L’objectif en matière de rétablissement est de rétablir une population autonome et viable du plantain à feuilles cordées en Ontario. Cet objectif comprendra des analyses de viabilité afin de déterminer si les populations actuelles ont besoin d’être renforcées et le cas échéant, dans quelle mesure elles doivent l’être; on devra aussi déterminer le nombre et l’étendue de populations supplémentaires qu'il faudra établir dans l’aire de répartition historique du sud de l’Ontario. Afin de réaliser cet objectif, les mesures de protection et de rétablissement suivantes sont recommandées :

  1. Protéger et gérer l’habitat dans les emplacements actuels où se trouve l’espèce en Ontario;
  2. Déterminer, par l’entremise d’un recensement et d’une surveillance suivie, la superficie et le nombre des emplacements existants (zone d’occurrence et d’étendue), leur qualité, l’état des populations et leurs tendances.
  3. Aborder les lacunes clés sur le plan des connaissances en ce qui a trait à la taille minimale d’une population viable et les exigences en matière d’habitat et déterminer qu'elles sont les menaces les plus importantes.
  4. Lorsque cela est possible, améliorer la viabilité du plantain à feuilles cordées en Ontario en établissant des populations en des emplacements historiques et autres où il existe un habitat adéquat ou pouvant être restauré.
  5. Promouvoir la sensibilisation quant au plantain à feuilles cordées et son intendance auprès des Premières nations, des gestionnaires des terres, des propriétaires de terres privées, des municipalités et des autres intervenants clés.

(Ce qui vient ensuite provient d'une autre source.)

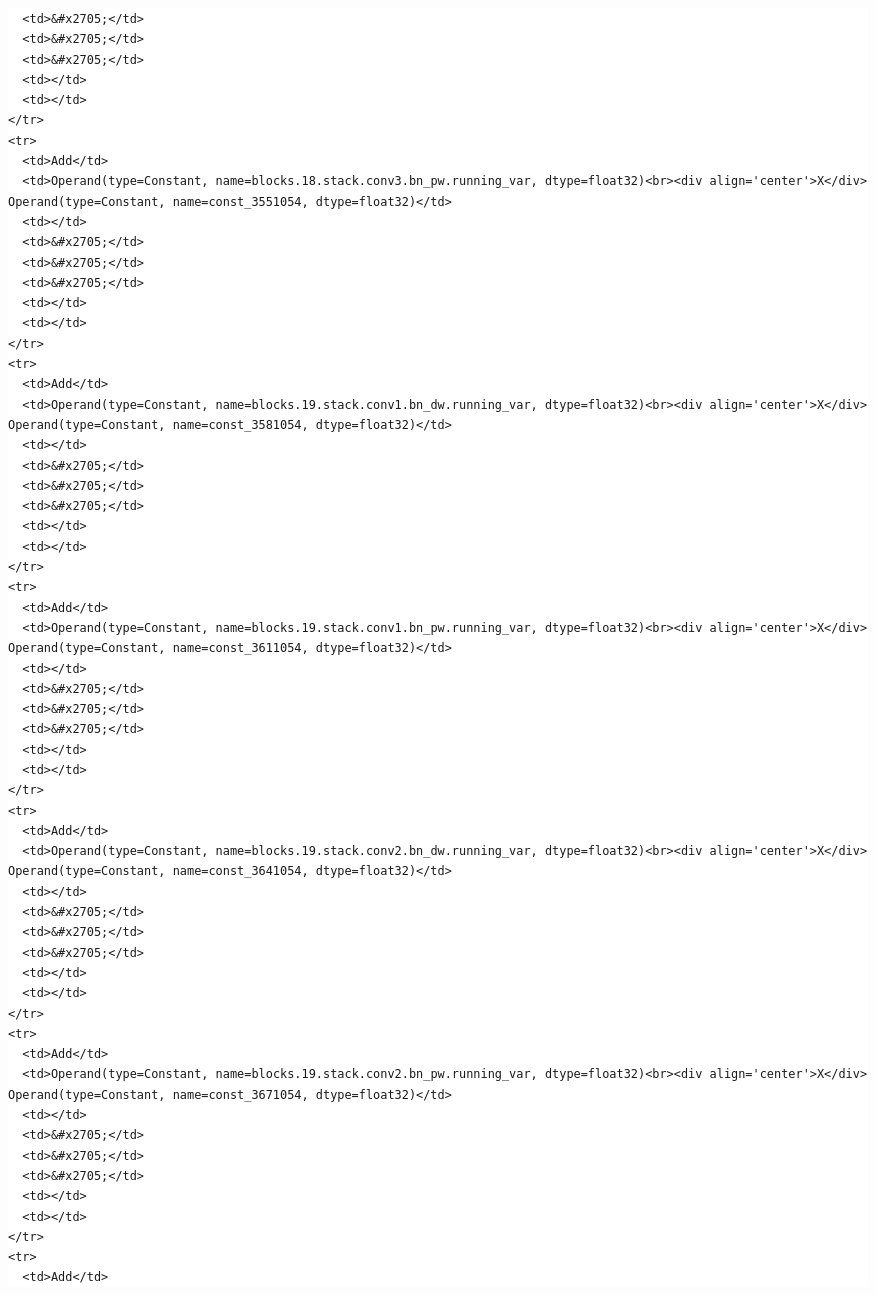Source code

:       <td>&#x2705;</td>
      <td>&#x2705;</td>
      <td>&#x2705;</td>
      <td></td>
      <td></td>
    </tr>
    <tr>
      <td>Add</td>
      <td>Operand(type=Constant, name=blocks.18.stack.conv3.bn_pw.running_var, dtype=float32)<br><div align='center'>X</div>Operand(type=Constant, name=const_3551054, dtype=float32)</td>
      <td></td>
      <td>&#x2705;</td>
      <td>&#x2705;</td>
      <td>&#x2705;</td>
      <td></td>
      <td></td>
    </tr>
    <tr>
      <td>Add</td>
      <td>Operand(type=Constant, name=blocks.19.stack.conv1.bn_dw.running_var, dtype=float32)<br><div align='center'>X</div>Operand(type=Constant, name=const_3581054, dtype=float32)</td>
      <td></td>
      <td>&#x2705;</td>
      <td>&#x2705;</td>
      <td>&#x2705;</td>
      <td></td>
      <td></td>
    </tr>
    <tr>
      <td>Add</td>
      <td>Operand(type=Constant, name=blocks.19.stack.conv1.bn_pw.running_var, dtype=float32)<br><div align='center'>X</div>Operand(type=Constant, name=const_3611054, dtype=float32)</td>
      <td></td>
      <td>&#x2705;</td>
      <td>&#x2705;</td>
      <td>&#x2705;</td>
      <td></td>
      <td></td>
    </tr>
    <tr>
      <td>Add</td>
      <td>Operand(type=Constant, name=blocks.19.stack.conv2.bn_dw.running_var, dtype=float32)<br><div align='center'>X</div>Operand(type=Constant, name=const_3641054, dtype=float32)</td>
      <td></td>
      <td>&#x2705;</td>
      <td>&#x2705;</td>
      <td>&#x2705;</td>
      <td></td>
      <td></td>
    </tr>
    <tr>
      <td>Add</td>
      <td>Operand(type=Constant, name=blocks.19.stack.conv2.bn_pw.running_var, dtype=float32)<br><div align='center'>X</div>Operand(type=Constant, name=const_3671054, dtype=float32)</td>
      <td></td>
      <td>&#x2705;</td>
      <td>&#x2705;</td>
      <td>&#x2705;</td>
      <td></td>
      <td></td>
    </tr>
    <tr>
      <td>Add</td>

On recommande que la zone occupée par les plantes fasse partie du règlement sur l’habitat. En outre, on verra à inclure une zone d’habitat entourant l’aire occupée suffisamment grande pour protéger la qualité de l’eau et les processus hydrologiques essentiels, permettre une dispersion potentielle et une expansion de la population, et maintenir des régimes d’humidité et de lumière nécessaires. Plus précisément, la zone prévue au règlement devrait être une zone mixte délimitée par les trois critères suivants : i) une zone tampon de 120 m à partir de la limite externe de l’endroit où pousse la population; ii ) une zone tampon minimale de 30 m le long du cours d’eau et de ses tributaires en amont d’une population; iii ) les limites de l’écosite visé par le Programme de classification des terres écologiques à l’intérieur duquel vit une population.

Bien que les emplacements historiques où poussait le plantain à feuilles cordées aient probablement disparu surtout en raison de la perte de l’habitat, il semble néanmoins y avoir des habitats inoccupés adéquats à l’intérieur de son aire de répartition en Ontario. On recommande donc que le règlement sur l’habitat soit suffisamment souple pour inclure des emplacements propres à son introduction ou à sa réintroduction. Il faut souligner que l’espèce pourrait s'essaimer en aval grâce à la dispersion des semences ou des propagules à la suite de l’inondation des emplacements riverains qu'elle occupe. Le règlement sur l’habitat devrait par conséquent permettre l’inclusion de nouveaux emplacements colonisés. On recommande en outre que les populations cultivées à des fins domestiques ou médicinales soient exclues du règlement sur l’habitat.